Description of the task | In the entries below, count every line with the string "configuration". State the count and nothing else.

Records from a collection
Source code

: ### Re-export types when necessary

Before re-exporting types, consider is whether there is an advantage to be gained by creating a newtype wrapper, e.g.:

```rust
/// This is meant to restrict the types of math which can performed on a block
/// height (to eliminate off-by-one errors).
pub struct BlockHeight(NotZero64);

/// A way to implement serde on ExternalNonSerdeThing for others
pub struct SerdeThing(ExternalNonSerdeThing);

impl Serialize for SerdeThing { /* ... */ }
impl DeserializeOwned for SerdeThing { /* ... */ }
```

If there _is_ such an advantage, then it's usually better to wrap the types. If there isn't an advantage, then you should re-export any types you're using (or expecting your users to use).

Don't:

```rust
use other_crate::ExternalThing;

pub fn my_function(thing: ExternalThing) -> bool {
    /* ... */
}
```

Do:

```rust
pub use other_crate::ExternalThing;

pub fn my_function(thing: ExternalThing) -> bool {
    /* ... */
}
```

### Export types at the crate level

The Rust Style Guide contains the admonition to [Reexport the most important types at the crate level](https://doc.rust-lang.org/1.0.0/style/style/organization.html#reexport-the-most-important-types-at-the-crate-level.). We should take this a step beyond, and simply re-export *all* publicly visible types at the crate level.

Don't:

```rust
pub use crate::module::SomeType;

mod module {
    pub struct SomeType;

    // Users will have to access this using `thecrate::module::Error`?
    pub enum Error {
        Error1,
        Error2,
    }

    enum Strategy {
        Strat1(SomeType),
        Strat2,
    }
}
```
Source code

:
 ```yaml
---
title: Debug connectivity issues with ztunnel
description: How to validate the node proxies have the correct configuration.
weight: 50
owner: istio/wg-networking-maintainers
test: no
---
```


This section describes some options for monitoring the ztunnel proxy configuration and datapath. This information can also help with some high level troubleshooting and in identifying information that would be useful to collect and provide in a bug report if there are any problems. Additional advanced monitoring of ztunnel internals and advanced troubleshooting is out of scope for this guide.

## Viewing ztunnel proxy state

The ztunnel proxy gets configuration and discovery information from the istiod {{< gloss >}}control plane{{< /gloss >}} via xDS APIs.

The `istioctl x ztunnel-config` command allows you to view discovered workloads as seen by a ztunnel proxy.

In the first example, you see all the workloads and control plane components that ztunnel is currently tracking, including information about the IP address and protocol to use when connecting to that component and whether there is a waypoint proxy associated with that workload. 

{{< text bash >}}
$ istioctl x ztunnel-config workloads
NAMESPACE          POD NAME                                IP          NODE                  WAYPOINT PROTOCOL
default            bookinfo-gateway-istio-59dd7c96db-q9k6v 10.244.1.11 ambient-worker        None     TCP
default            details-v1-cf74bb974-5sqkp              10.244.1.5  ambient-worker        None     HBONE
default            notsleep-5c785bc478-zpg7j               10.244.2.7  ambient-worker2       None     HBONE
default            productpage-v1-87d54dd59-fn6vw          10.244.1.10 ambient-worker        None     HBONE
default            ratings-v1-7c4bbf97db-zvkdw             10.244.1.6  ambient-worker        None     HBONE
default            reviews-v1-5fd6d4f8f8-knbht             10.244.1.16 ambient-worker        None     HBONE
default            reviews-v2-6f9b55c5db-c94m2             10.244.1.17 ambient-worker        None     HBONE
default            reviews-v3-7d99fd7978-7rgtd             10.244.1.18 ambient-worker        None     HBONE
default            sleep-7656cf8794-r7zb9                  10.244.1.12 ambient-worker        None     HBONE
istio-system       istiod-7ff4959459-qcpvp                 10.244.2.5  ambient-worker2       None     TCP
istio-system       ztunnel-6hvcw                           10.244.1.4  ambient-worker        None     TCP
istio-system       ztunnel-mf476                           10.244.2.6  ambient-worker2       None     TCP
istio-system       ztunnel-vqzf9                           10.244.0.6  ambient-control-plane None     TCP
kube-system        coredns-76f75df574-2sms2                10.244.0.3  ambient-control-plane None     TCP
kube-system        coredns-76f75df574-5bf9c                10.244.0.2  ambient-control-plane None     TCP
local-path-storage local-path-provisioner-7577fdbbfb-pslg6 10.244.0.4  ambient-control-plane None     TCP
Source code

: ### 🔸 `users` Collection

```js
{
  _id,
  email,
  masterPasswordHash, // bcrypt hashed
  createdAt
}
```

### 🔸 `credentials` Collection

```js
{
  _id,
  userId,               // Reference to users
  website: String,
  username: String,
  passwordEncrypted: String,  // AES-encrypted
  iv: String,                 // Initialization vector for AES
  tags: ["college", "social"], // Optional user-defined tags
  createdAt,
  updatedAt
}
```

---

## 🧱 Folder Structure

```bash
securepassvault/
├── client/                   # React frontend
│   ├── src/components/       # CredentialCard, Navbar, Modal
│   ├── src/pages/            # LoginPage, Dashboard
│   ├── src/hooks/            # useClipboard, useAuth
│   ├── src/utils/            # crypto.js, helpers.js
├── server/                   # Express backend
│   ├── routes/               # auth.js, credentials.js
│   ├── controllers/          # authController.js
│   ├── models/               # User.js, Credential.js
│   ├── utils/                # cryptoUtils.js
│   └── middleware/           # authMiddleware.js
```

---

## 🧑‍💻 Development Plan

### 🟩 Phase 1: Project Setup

---

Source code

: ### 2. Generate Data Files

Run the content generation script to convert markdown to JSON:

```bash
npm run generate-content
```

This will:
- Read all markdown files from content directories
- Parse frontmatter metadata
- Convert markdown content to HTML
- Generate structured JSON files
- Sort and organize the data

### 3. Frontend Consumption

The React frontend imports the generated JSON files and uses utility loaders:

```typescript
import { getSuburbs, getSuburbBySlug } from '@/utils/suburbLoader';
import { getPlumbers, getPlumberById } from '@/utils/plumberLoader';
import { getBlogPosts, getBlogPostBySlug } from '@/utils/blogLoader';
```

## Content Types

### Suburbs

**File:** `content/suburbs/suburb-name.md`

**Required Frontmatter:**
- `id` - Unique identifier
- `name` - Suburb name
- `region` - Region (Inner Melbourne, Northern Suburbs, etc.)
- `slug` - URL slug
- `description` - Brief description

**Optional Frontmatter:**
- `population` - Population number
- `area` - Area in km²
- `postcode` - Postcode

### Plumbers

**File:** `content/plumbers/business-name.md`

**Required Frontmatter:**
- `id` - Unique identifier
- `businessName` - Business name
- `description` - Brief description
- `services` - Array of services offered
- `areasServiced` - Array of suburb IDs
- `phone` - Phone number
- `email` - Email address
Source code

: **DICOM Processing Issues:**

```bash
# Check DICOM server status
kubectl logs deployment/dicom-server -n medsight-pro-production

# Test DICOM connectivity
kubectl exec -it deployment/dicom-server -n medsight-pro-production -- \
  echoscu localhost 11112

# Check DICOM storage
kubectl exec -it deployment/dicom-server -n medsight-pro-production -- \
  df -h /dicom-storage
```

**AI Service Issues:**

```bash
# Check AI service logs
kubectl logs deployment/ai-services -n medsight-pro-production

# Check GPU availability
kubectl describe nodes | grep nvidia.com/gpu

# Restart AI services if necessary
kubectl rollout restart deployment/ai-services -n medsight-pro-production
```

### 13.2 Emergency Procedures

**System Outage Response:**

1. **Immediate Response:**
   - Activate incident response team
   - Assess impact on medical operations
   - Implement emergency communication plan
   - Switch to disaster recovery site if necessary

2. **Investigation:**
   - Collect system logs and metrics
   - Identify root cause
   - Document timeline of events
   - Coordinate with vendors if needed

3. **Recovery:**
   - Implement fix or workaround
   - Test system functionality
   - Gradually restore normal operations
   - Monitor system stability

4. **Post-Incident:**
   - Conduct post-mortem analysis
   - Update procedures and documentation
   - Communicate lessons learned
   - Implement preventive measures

Answer for this exercise | 3